Who benefits most from adding IO to BCG in NMIBC?

In an interview discussing immunotherapy combinations with BCG for high-risk non-muscle-invasive bladder cancer (NMIBC), Bogdana Schmidt, MD, MPH, outlined which patients may derive the greatest benefit and offered a measured view of how these regimens would likely be adopted in practice.

Patient selection: Schmidt identified several subgroups most likely to harbor occult systemic disease and therefore potentially benefit from adding immunotherapy to BCG: patients with T1 disease, lymphovascular invasion (LVI), or significant concomitant carcinoma in situ (CIS). She also highlighted patients with detectable circulating tumor DNA (ctDNA), noting that a positive ctDNA result in the NMIBC setting likely signals more advanced disease than conventional staging reveals. Younger, bladder-preservation–motivated patients who are unwilling to pursue cystectomy as salvage therapy represent another group worth considering for upfront intensification. Notably, among patients with T1, CIS, and LVI, more than half fail to respond to BCG and ultimately become BCG-unresponsive, making early escalation a rational consideration.
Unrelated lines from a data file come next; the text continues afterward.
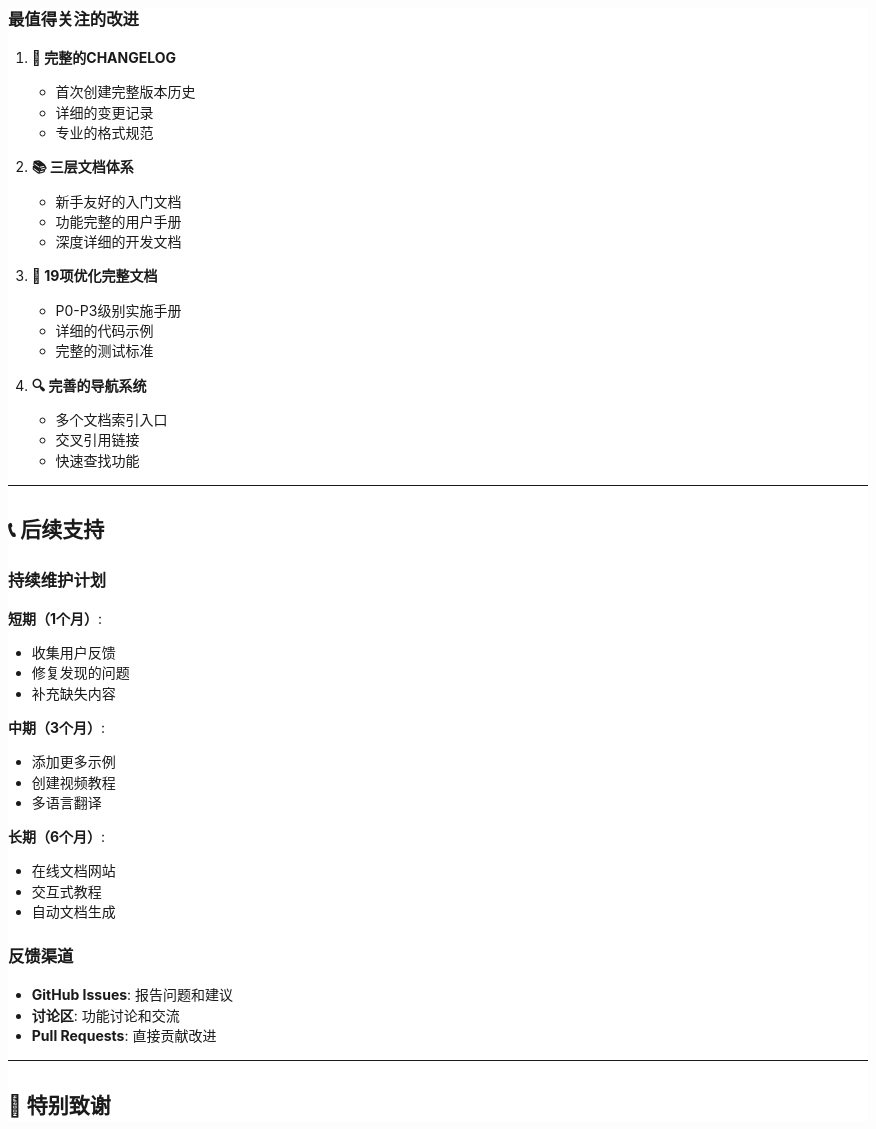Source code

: ### 最值得关注的改进

1. **🎯 完整的CHANGELOG**
   - 首次创建完整版本历史
   - 详细的变更记录
   - 专业的格式规范

2. **📚 三层文档体系**
   - 新手友好的入门文档
   - 功能完整的用户手册
   - 深度详细的开发文档

3. **🚀 19项优化完整文档**
   - P0-P3级别实施手册
   - 详细的代码示例
   - 完整的测试标准

4. **🔍 完善的导航系统**
   - 多个文档索引入口
   - 交叉引用链接
   - 快速查找功能

---

## 📞 后续支持

### 持续维护计划

**短期（1个月）**:
- 收集用户反馈
- 修复发现的问题
- 补充缺失内容

**中期（3个月）**:
- 添加更多示例
- 创建视频教程
- 多语言翻译

**长期（6个月）**:
- 在线文档网站
- 交互式教程
- 自动文档生成

### 反馈渠道

- **GitHub Issues**: 报告问题和建议
- **讨论区**: 功能讨论和交流
- **Pull Requests**: 直接贡献改进

---

## 🎊 特别致谢
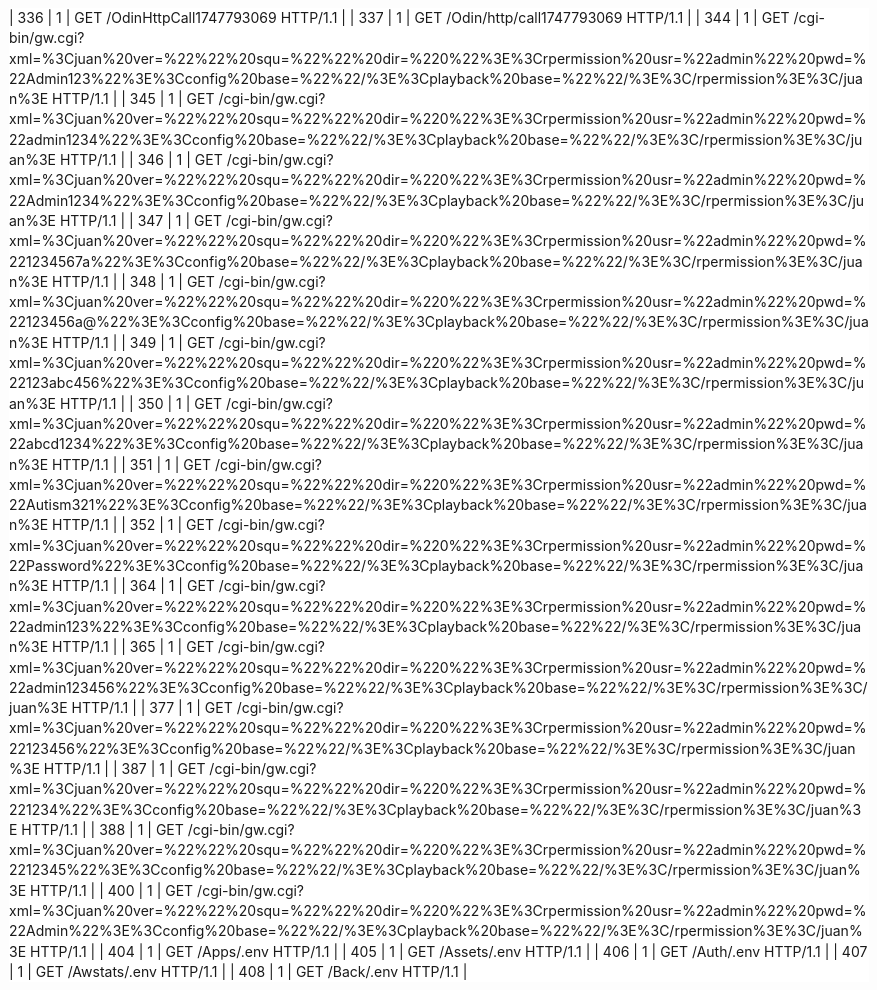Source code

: | 336 |                     1 | GET /OdinHttpCall1747793069 HTTP/1.1                                                                                                                                                                                                |
| 337 |                     1 | GET /Odin/http/call1747793069 HTTP/1.1                                                                                                                                                                                              |
| 344 |                     1 | GET /cgi-bin/gw.cgi?xml=%3Cjuan%20ver=%22%22%20squ=%22%22%20dir=%220%22%3E%3Crpermission%20usr=%22admin%22%20pwd=%22Admin123%22%3E%3Cconfig%20base=%22%22/%3E%3Cplayback%20base=%22%22/%3E%3C/rpermission%3E%3C/juan%3E HTTP/1.1    |
| 345 |                     1 | GET /cgi-bin/gw.cgi?xml=%3Cjuan%20ver=%22%22%20squ=%22%22%20dir=%220%22%3E%3Crpermission%20usr=%22admin%22%20pwd=%22admin1234%22%3E%3Cconfig%20base=%22%22/%3E%3Cplayback%20base=%22%22/%3E%3C/rpermission%3E%3C/juan%3E HTTP/1.1   |
| 346 |                     1 | GET /cgi-bin/gw.cgi?xml=%3Cjuan%20ver=%22%22%20squ=%22%22%20dir=%220%22%3E%3Crpermission%20usr=%22admin%22%20pwd=%22Admin1234%22%3E%3Cconfig%20base=%22%22/%3E%3Cplayback%20base=%22%22/%3E%3C/rpermission%3E%3C/juan%3E HTTP/1.1   |
| 347 |                     1 | GET /cgi-bin/gw.cgi?xml=%3Cjuan%20ver=%22%22%20squ=%22%22%20dir=%220%22%3E%3Crpermission%20usr=%22admin%22%20pwd=%221234567a%22%3E%3Cconfig%20base=%22%22/%3E%3Cplayback%20base=%22%22/%3E%3C/rpermission%3E%3C/juan%3E HTTP/1.1    |
| 348 |                     1 | GET /cgi-bin/gw.cgi?xml=%3Cjuan%20ver=%22%22%20squ=%22%22%20dir=%220%22%3E%3Crpermission%20usr=%22admin%22%20pwd=%22123456a@%22%3E%3Cconfig%20base=%22%22/%3E%3Cplayback%20base=%22%22/%3E%3C/rpermission%3E%3C/juan%3E HTTP/1.1    |
| 349 |                     1 | GET /cgi-bin/gw.cgi?xml=%3Cjuan%20ver=%22%22%20squ=%22%22%20dir=%220%22%3E%3Crpermission%20usr=%22admin%22%20pwd=%22123abc456%22%3E%3Cconfig%20base=%22%22/%3E%3Cplayback%20base=%22%22/%3E%3C/rpermission%3E%3C/juan%3E HTTP/1.1   |
| 350 |                     1 | GET /cgi-bin/gw.cgi?xml=%3Cjuan%20ver=%22%22%20squ=%22%22%20dir=%220%22%3E%3Crpermission%20usr=%22admin%22%20pwd=%22abcd1234%22%3E%3Cconfig%20base=%22%22/%3E%3Cplayback%20base=%22%22/%3E%3C/rpermission%3E%3C/juan%3E HTTP/1.1    |
| 351 |                     1 | GET /cgi-bin/gw.cgi?xml=%3Cjuan%20ver=%22%22%20squ=%22%22%20dir=%220%22%3E%3Crpermission%20usr=%22admin%22%20pwd=%22Autism321%22%3E%3Cconfig%20base=%22%22/%3E%3Cplayback%20base=%22%22/%3E%3C/rpermission%3E%3C/juan%3E HTTP/1.1   |
| 352 |                     1 | GET /cgi-bin/gw.cgi?xml=%3Cjuan%20ver=%22%22%20squ=%22%22%20dir=%220%22%3E%3Crpermission%20usr=%22admin%22%20pwd=%22Password%22%3E%3Cconfig%20base=%22%22/%3E%3Cplayback%20base=%22%22/%3E%3C/rpermission%3E%3C/juan%3E HTTP/1.1    |
| 364 |                     1 | GET /cgi-bin/gw.cgi?xml=%3Cjuan%20ver=%22%22%20squ=%22%22%20dir=%220%22%3E%3Crpermission%20usr=%22admin%22%20pwd=%22admin123%22%3E%3Cconfig%20base=%22%22/%3E%3Cplayback%20base=%22%22/%3E%3C/rpermission%3E%3C/juan%3E HTTP/1.1    |
| 365 |                     1 | GET /cgi-bin/gw.cgi?xml=%3Cjuan%20ver=%22%22%20squ=%22%22%20dir=%220%22%3E%3Crpermission%20usr=%22admin%22%20pwd=%22admin123456%22%3E%3Cconfig%20base=%22%22/%3E%3Cplayback%20base=%22%22/%3E%3C/rpermission%3E%3C/juan%3E HTTP/1.1 |
| 377 |                     1 | GET /cgi-bin/gw.cgi?xml=%3Cjuan%20ver=%22%22%20squ=%22%22%20dir=%220%22%3E%3Crpermission%20usr=%22admin%22%20pwd=%22123456%22%3E%3Cconfig%20base=%22%22/%3E%3Cplayback%20base=%22%22/%3E%3C/rpermission%3E%3C/juan%3E HTTP/1.1      |
| 387 |                     1 | GET /cgi-bin/gw.cgi?xml=%3Cjuan%20ver=%22%22%20squ=%22%22%20dir=%220%22%3E%3Crpermission%20usr=%22admin%22%20pwd=%221234%22%3E%3Cconfig%20base=%22%22/%3E%3Cplayback%20base=%22%22/%3E%3C/rpermission%3E%3C/juan%3E HTTP/1.1        |
| 388 |                     1 | GET /cgi-bin/gw.cgi?xml=%3Cjuan%20ver=%22%22%20squ=%22%22%20dir=%220%22%3E%3Crpermission%20usr=%22admin%22%20pwd=%2212345%22%3E%3Cconfig%20base=%22%22/%3E%3Cplayback%20base=%22%22/%3E%3C/rpermission%3E%3C/juan%3E HTTP/1.1       |
| 400 |                     1 | GET /cgi-bin/gw.cgi?xml=%3Cjuan%20ver=%22%22%20squ=%22%22%20dir=%220%22%3E%3Crpermission%20usr=%22admin%22%20pwd=%22Admin%22%3E%3Cconfig%20base=%22%22/%3E%3Cplayback%20base=%22%22/%3E%3C/rpermission%3E%3C/juan%3E HTTP/1.1       |
| 404 |                     1 | GET /Apps/.env HTTP/1.1                                                                                                                                                                                                             |
| 405 |                     1 | GET /Assets/.env HTTP/1.1                                                                                                                                                                                                           |
| 406 |                     1 | GET /Auth/.env HTTP/1.1                                                                                                                                                                                                             |
| 407 |                     1 | GET /Awstats/.env HTTP/1.1                                                                                                                                                                                                          |
| 408 |                     1 | GET /Back/.env HTTP/1.1                                                                                                                                                                                                             |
Real-world adoption: Despite this rationale, Schmidt anticipates that immunotherapy-BCG combinations will be used selectively rather than broadly across high-risk NMIBC. A central concern is the adverse event profile of checkpoint inhibitors—particularly the potential for permanent autoimmune toxicities that, although uncommon, can be severe and lifelong. For patients whose disease might otherwise be controlled with intravesical therapy alone, that toxicity burden represents a significant trade-off. She expects both urologists and patients to weigh these risks carefully, limiting uptake to those in whom the benefit-risk calculus most clearly favors intensified treatment.